The emergence of porcine deltacoronavirus (PDCoV) presents a significant threat to both human and animal health due to its ability to cause highly contagious enteric diseases. This underscores the crucial need for timely and accurate diagnosis to facilitate effective epidemiological investigation and clinical management. This research aimed to establish a visual detection method based on reverse transcription loop-mediated isothermal amplification (RT-LAMP) for PDCoV testing. In this study, six pairs of primers were designed according to the conserved sequences of PDCoV ORF1a/b genes. The primer sets and parameters that affect LAMP reaction were optimized. The visual RT-LAMP method was developed by incorporating methyl red into the optimized reaction system, it exclusively detected PDCoV without cross-reactivity with other viruses and the detection limits for PDCoV could reach 10 copies/μL. In comparison with RT-PCR for testing 132 clinical samples, the relative specificity and sensitivity of the visual RT-LAMP were found to be 99.2 and 100%, respectively, with a concordance rate of 99.2% and a kappa value of 0.959, indicating that the visual RT-LAMP is a reliable method for the application of PDCoV detection in clinical samples.

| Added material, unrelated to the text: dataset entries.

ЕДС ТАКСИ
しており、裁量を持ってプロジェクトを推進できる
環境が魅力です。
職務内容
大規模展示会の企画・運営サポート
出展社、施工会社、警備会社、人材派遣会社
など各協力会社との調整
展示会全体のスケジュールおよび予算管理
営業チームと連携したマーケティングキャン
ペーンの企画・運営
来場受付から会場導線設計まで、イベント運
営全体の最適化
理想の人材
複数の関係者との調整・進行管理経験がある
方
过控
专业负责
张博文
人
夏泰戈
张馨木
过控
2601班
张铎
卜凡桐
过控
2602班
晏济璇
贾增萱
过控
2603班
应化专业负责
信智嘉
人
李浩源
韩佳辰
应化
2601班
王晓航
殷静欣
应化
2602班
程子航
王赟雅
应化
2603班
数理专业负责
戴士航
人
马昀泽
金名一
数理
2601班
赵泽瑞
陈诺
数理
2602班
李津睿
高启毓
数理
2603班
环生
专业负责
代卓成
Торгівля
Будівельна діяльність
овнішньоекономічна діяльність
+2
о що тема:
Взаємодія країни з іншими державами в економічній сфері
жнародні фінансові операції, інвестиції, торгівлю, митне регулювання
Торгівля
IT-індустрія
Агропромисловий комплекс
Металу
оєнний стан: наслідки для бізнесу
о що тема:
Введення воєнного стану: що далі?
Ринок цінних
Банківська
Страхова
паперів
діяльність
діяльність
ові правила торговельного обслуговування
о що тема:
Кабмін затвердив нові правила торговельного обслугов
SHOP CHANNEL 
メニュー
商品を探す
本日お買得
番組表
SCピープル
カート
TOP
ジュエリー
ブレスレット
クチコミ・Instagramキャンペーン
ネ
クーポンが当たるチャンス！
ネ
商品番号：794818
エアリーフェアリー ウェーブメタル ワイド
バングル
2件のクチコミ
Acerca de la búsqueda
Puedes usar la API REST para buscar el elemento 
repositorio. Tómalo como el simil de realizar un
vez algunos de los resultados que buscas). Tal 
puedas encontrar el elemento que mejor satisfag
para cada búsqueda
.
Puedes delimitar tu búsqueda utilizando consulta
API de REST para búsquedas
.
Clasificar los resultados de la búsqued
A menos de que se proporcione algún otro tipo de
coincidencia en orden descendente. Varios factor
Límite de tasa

猪德尔塔冠状病毒(PDCoV)的出现因其能够引发高度传染性肠道疾病,对人类和动物健康都构成了重大威胁。这突出表明迫切需要及时、准确的诊断,以促进有效的流行病学调查和临床管理。本研究旨在建立一种基于逆转录环介导等温扩增(RT-LAMP)的可视化检测方法用于PDCoV检测。在本研究中,根据PDCoV ORF1a/b基因的保守序列设计了6对引物。对影响LAMP反应的引物组和参数进行了优化。通过将甲基红加入优化后的反应体系中开发出可视化RT-LAMP方法,该方法仅能检测PDCoV,与其他病毒无交叉反应,对PDCoV的检测限可达10拷贝/μL。与用于检测132份临床样本的RT-PCR相比,可视化RT-LAMP的相对特异性和敏感性分别为99.2%和100%,一致性率为99.2%,kappa值为0.959,表明可视化RT-LAMP是一种在临床样本中应用于PDCoV检测的可靠方法。